▶ [ACTION ITEM]:
Reproduce the text of the material below with "Discord" replaced by "Slack" wherever it occurs, keeping everything else unchanged.

▶ [RECORDED INFORMATION]:
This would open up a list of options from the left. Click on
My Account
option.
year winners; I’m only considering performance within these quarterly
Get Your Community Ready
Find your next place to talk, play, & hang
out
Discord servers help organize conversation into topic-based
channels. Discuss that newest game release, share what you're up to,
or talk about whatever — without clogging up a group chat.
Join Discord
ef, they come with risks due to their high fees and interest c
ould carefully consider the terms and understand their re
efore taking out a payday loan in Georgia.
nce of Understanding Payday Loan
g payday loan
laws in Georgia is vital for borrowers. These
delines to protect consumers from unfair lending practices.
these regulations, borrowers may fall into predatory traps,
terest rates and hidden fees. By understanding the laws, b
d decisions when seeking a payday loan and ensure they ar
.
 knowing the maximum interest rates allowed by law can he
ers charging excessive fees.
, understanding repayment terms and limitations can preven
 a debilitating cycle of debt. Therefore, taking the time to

▶ [RESULT OF THIS TASK]:
This would open up a list of options from the left. Click on
My Account
option.
year winners; I’m only considering performance within these quarterly
Get Your Community Ready
Find your next place to talk, play, & hang
out
Slack servers help organize conversation into topic-based
channels. Discuss that newest game release, share what you're up to,
or talk about whatever — without clogging up a group chat.
Join Slack
ef, they come with risks due to their high fees and interest c
ould carefully consider the terms and understand their re
efore taking out a payday loan in Georgia.
nce of Understanding Payday Loan
g payday loan
laws in Georgia is vital for borrowers. These
delines to protect consumers from unfair lending practices.
these regulations, borrowers may fall into predatory traps,
terest rates and hidden fees. By understanding the laws, b
d decisions when seeking a payday loan and ensure they ar
.
 knowing the maximum interest rates allowed by law can he
ers charging excessive fees.
, understanding repayment terms and limitations can preven
 a debilitating cycle of debt. Therefore, taking the time to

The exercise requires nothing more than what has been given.